═════ Exercise data ═════
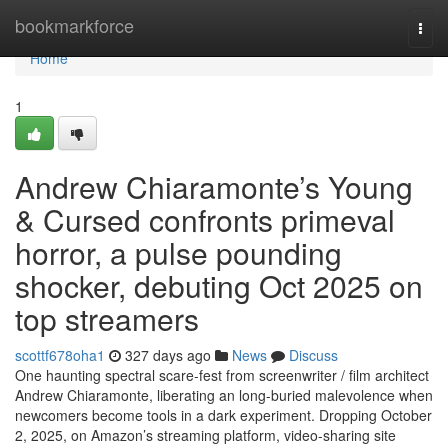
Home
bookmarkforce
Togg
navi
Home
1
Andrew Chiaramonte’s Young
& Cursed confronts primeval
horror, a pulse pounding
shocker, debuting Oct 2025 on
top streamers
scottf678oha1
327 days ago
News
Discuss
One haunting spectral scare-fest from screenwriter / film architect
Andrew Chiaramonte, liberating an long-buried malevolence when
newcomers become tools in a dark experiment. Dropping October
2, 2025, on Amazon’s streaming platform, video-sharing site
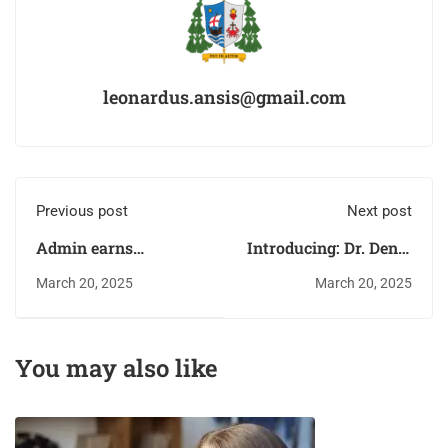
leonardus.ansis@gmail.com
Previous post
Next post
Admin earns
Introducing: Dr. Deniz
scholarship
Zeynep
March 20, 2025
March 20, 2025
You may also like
═════
Problem details: Return all the material exactly, pictures excluded.

Task solution:
Home
bookmarkforce
Togg
navi
Home
1
Andrew Chiaramonte’s Young
& Cursed confronts primeval
horror, a pulse pounding
shocker, debuting Oct 2025 on
top streamers
scottf678oha1
327 days ago
News
Discuss
One haunting spectral scare-fest from screenwriter / film architect
Andrew Chiaramonte, liberating an long-buried malevolence when
newcomers become tools in a dark experiment. Dropping October
2, 2025, on Amazon’s streaming platform, video-sharing site
leonardus.ansis@gmail.com
Previous post
Next post
Admin earns
Introducing: Dr. Deniz
scholarship
Zeynep
March 20, 2025
March 20, 2025
You may also like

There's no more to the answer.